BUCKHANNON – It was beginning to look a lot like there wouldn’t be much of a Christmas at the Welch Community Hospital in McDowell County.
But thanks to a festive donation from the West Virginia office of the Depression and Bipolar Support Alliance – headquartered right here in Buckhannon – patients at the hospital will be able to say, “It’s beginning to look a lot like Christmas around here.”
Diana Thompson, executive director of DBSA state office, said the assistant director of William R. Sharpe Jr. Hospital in Weston, Michelle Markovich, had asked DBSA-WV to collect donations of Christmas decorations – trees, wreaths, ornaments, strings of lights and more – for its sister hospital, the Welch Community Hospital.
Both Sharpe and WCH are state hospitals that operate under the umbrella of the W.Va. Department of Health and Human Resources.
Markovich told Thompson Christmas decorations at WCH had been destroyed by recent flooding.

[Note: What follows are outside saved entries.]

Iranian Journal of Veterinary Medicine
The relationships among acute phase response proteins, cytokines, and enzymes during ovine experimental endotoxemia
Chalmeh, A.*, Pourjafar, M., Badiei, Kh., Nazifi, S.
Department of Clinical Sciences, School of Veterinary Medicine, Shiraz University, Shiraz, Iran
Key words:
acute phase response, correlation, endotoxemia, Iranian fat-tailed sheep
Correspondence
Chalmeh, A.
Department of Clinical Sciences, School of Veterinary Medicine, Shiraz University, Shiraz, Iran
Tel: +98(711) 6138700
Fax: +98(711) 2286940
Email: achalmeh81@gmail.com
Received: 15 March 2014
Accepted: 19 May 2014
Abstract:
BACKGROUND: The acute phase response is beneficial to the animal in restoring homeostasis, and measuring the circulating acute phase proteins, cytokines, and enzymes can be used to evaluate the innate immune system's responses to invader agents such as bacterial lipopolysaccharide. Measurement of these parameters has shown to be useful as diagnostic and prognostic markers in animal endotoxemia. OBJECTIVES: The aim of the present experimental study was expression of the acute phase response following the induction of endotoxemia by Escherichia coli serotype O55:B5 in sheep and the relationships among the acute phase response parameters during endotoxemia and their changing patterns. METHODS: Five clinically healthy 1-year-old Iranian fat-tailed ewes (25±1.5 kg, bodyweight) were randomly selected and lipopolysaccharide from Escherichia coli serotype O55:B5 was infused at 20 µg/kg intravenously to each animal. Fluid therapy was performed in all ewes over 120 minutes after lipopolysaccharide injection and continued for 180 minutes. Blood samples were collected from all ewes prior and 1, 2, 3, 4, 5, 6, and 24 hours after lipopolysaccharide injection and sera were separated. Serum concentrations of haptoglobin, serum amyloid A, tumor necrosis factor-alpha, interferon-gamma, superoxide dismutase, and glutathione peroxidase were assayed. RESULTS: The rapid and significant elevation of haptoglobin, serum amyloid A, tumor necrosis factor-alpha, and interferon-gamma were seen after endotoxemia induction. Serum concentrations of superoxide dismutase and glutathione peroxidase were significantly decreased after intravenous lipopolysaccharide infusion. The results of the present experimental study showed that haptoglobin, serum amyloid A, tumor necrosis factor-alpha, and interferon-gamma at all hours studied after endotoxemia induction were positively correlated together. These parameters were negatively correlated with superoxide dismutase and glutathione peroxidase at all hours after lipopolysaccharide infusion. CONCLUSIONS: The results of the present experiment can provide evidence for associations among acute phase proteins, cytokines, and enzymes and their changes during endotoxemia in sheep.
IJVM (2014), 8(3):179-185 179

Thompson was happy to help, so the DBSA-WV office on Marion Street became a drop-off location for Christmas décor donated by Buckhannon and Upshur County residents. And on Monday, employees from Sharpe stopped by the DBSA office to pick up the decorations, which were then transported to WCH in the southern part of the state.
“Michelle Markovich, who is the assistant director at Sharpe, and also on the board of directors of DBSA, had asked us if we’d be willing to collect donations of Christmas decorations for [the Welch Community Hospital] because all of their decorations had been destroyed in the floods,” Thompson said Monday, “so, we said, ‘yes, we’ll be happy to help out.’”
Welch Community Hospital is the only acute care hospital in McDowell county and provides critical medical services to people living in McDowell and surrounding rural counties, according to information on the DHHR’s website.
Markovich, the assistant director of Sharpe Hospital, a 150-bed acute psychiatric care hospital in Lewis County, said the donation would perhaps provide some small comfort to patients who wind up in the hospital in the late December days leading up to Christmas.
“Partnering together can create a bridge anywhere in the state, and this is a way to help residents feel like home in the hospital,” Markovich said. “Partnering with DBSA-WV, a community organization, and William R. Sharpe Hospital is a way to do that.”
Forging partnerships with healthcare centers like Sharpe and WCH is also essential to DBSA-WV achieving one of its primary goals – the distribution of information about available resources for people suffering from mental illnesses and addiction to controlled substances, Thompson said.
“It’s a way for us to get our peer-to-peer support information out across the state,” Thompson said. “People that come to these mental health hospitals are not just from the community, but they’re from all over the state, and so when family members come or the patients themselves leave the hospital, then they can take the DBSA information out with them.
“We can’t reach every single person in the state,” Thompson added, “but if our literature gets out, and somebody calls us, then they can ask for information. There might not be a support group in their area, but hopefully the literature will help give them some knowledge that they didn’t have previously.”
That information is available every Monday through Friday at the DBSA office, located at 61 Marion St., from 11 a.m. to 2 p.m. when the office hosts Brown Bag by the Bridge. Brown Bag by the Bridge is a daily event that encourages people with mood disorders to stop in, enjoy some free coffee or bottled water and receive support from peers who have experienced the same difficulties with which they’re contending.
After all, DBSA-WV’s motto is, “We’ve been there. We can help.”